A method for limiting a number of register file read ports used to process a store instruction includes decoding the store instruction, where the decoding generates a decoded store instruction, identifying a store data register and source operand registers included in the decoded store instruction, and appending a set of attribute fields to the decoded store instruction. Further, dependent on a value of at least one of the attribute fields, source values corresponding to the source operand registers are read using the register file read ports at a time that the store instruction is issued, and a store data value corresponding to the store data register is read using one of the register file read ports at a time that the store instruction is committed.

Description

    BACKGROUND OF INVENTION
  • A typical computer system includes at least a microprocessor and some form of memory.
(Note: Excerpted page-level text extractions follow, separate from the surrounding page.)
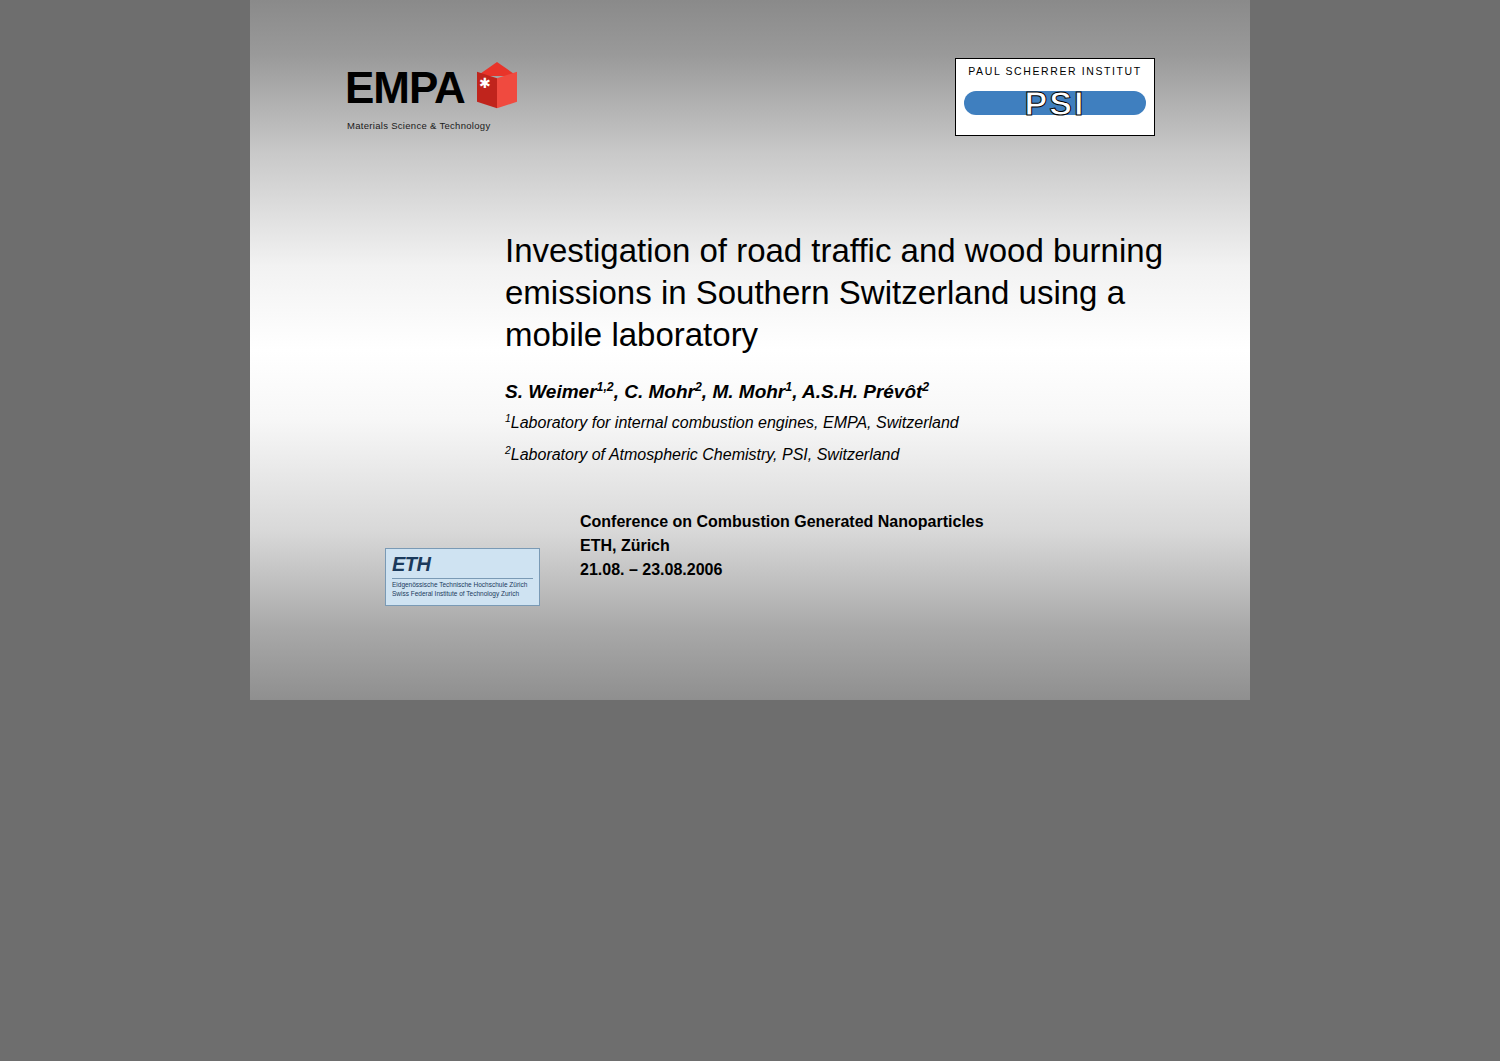EMPA ✱
Materials Science & Technology
PAUL SCHERRER INSTITUT
PSI
Investigation of road traffic and wood burning emissions in Southern Switzerland using a mobile laboratory
S. Weimer1,2, C. Mohr2, M. Mohr1, A.S.H. Prévôt2
1Laboratory for internal combustion engines, EMPA, Switzerland
2Laboratory of Atmospheric Chemistry, PSI, Switzerland
Conference on Combustion Generated Nanoparticles
ETH, Zürich
21.08. – 23.08.2006
ETH
Eidgenössische Technische Hochschule Zürich
Swiss Federal Institute of Technology Zurich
The microprocessor has, among other components, arithmetic, logic, and control circuitry that interpret and execute instructions necessary for the operation and use of the computer system. FIG. 1 shows a block diagram of a typical computer system ([0001] 10) having: a microprocessor (12), memory (14), integrated circuits (16) that have various functionalities, communication paths (18), i.e., buses and wires, that transfer data among the aforementioned components of the computer system (10), and a clock (20) that is used to synchronize operations of the computer system (10).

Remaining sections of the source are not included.